Without an increase to the $16.7 trillion debt limit, the Treasury will lack the funds to pay its debts from late October/early November onward.

(Read more: No way US would allow debt default? Don't bet on it)

"It's not a high probability event (that the government will default on its debt) but you can't say it's zero anymore," said Zemsky. "But [if it does happen,] everyone's expecting it to be a short default. At the same time, it will erode confidence in the U.S. Treasury market."

Earlier, House Speaker John Boehner said he is willing to negotiate budget issues with President Obama without any conditions. "I'm not drawing any lines in the sand," he told reporters.

Shortly after the press conference, Boehner's spokesman said Obama called Boehner and reiterated that he would not negotiate on the government funding bill or debt ceiling increase.

(Read more: What is the 'debt ceiling,' anyway?

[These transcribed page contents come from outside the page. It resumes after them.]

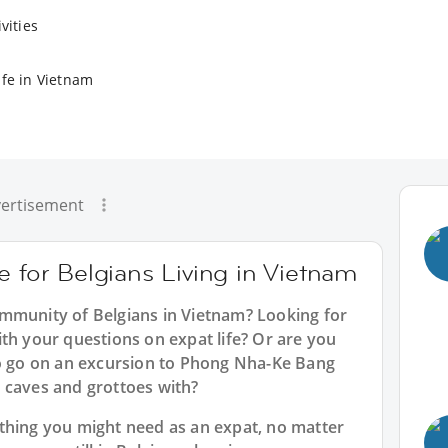
vities
ife in Vietnam
ertisement
e for Belgians Living in Vietnam
mmunity of Belgians in Vietnam? Looking for
th your questions on expat life? Or are you
to go on an excursion to Phong Nha-Ke Bang
 caves and grottoes with?
thing you might need as an expat, no matter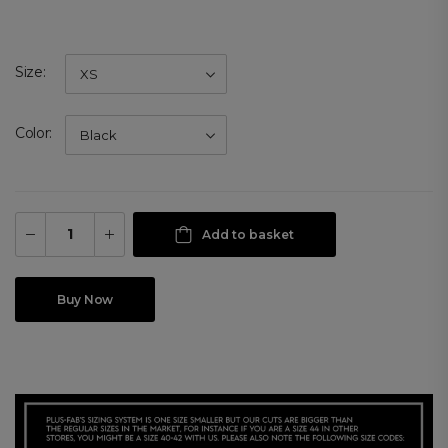
Size
Color
Add to basket
Buy Now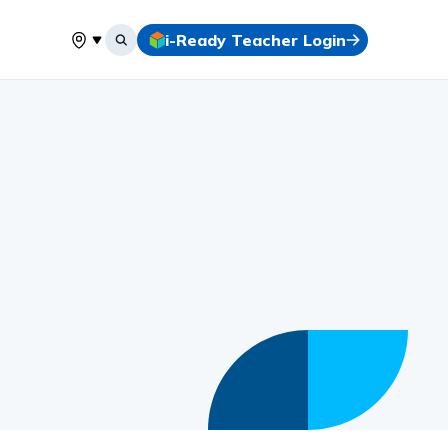
i-Ready Teacher Login
Select your location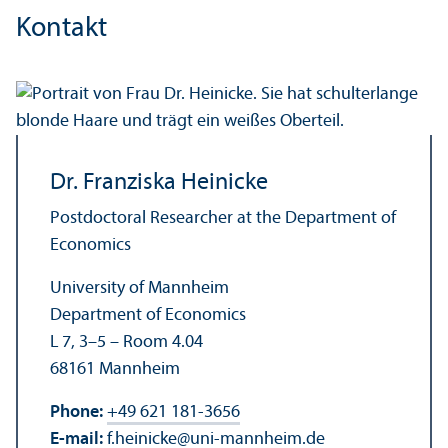
Kontakt
Dr. Franziska Heinicke
Postdoctoral Researcher at the Department of
Economics
University of Mannheim
Department of Economics
L 7, 3–5 – Room 4.04
68161 Mannheim
Phone:
+49 621 181-3656
E-mail:
f.heinicke
@
uni-mannheim.de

We explain)

In the absence of hard economic data due to the shutdown, investors will focus on the upcoming third-quarter earnings season.

Former Dow component Alcoa and KFC parent company Yum Brands were slated to post quarterly results after the market close.

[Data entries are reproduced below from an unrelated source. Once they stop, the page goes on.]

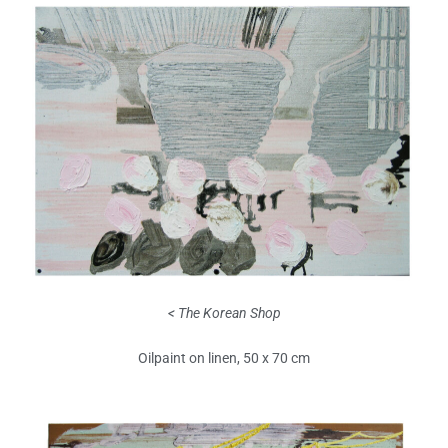
< The Korean Shop
Oilpaint on linen, 50 x 70 cm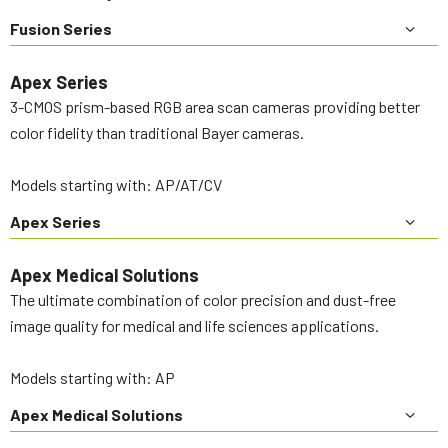
Fusion Series
Apex Series
3-CMOS prism-based RGB area scan cameras providing better
color fidelity than traditional Bayer cameras.
Models starting with: AP/AT/CV
Apex Series
Apex Medical Solutions
The ultimate combination of color precision and dust-free
image quality for medical and life sciences applications.
Models starting with: AP
Apex Medical Solutions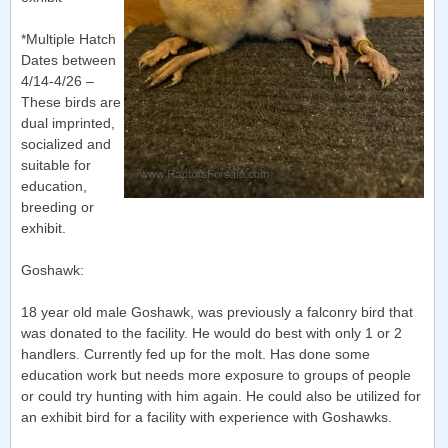
*Multiple Hatch
Dates between
4/14-4/26 –
These birds are
dual imprinted,
socialized and
suitable for
education,
breeding or
exhibit.
Goshawk:
18 year old male Goshawk, was previously a falconry bird that
was donated to the facility. He would do best with only 1 or 2
handlers. Currently fed up for the molt. Has done some
education work but needs more exposure to groups of people
or could try hunting with him again. He could also be utilized for
an exhibit bird for a facility with experience with Goshawks.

Meanwhile, two Federal Reserve officials said that they had wanted the central bank to begin scaling back back asset purchases during their meeting in September. Cleveland Fed President Sandra Pianalto said the improvement in labor market conditions since the Fed launched the program in the fall of 2012 seemed "substantial enough" to support a tapering of the stimulus package.

And at a separate event, Philadelphia Fed president Charles Plosser said economic conditions are now in place that should allow the Fed to quickly end its bond purchasing program.

The Treasury auctioned $30 billion in 3-year notes at a high yield of 0.710 percent. The bid-to-cover ratio, an indicator of demand, was 3.05, versus a recent average of 3.35. Benchmark 10-year notes were last down 3/32 in price to yield 2.643 percent. The yields have struggled to break below resistance at around 2.60 percent.

The auction was the first of a $64-billion supply this week. The Treasury will sell $21 billion in 10-year notes on Wednesday and $13 billion of 30-year bonds on Thursday.

Asian shares pared most of their early losses on Tuesday, as mainland Chinese and Hong Kong markets climbed in the first day of trade after the "Golden Week" public holiday.

Shares were lower in Europe meanwhile, with British retailers trading down after the British Retail Consortium reported weaker sales growth. But technology stocks were higher, boosted by a bounce in shares of French company Alcatel-Lucent, which announced the latest part of its cost-cutting plan.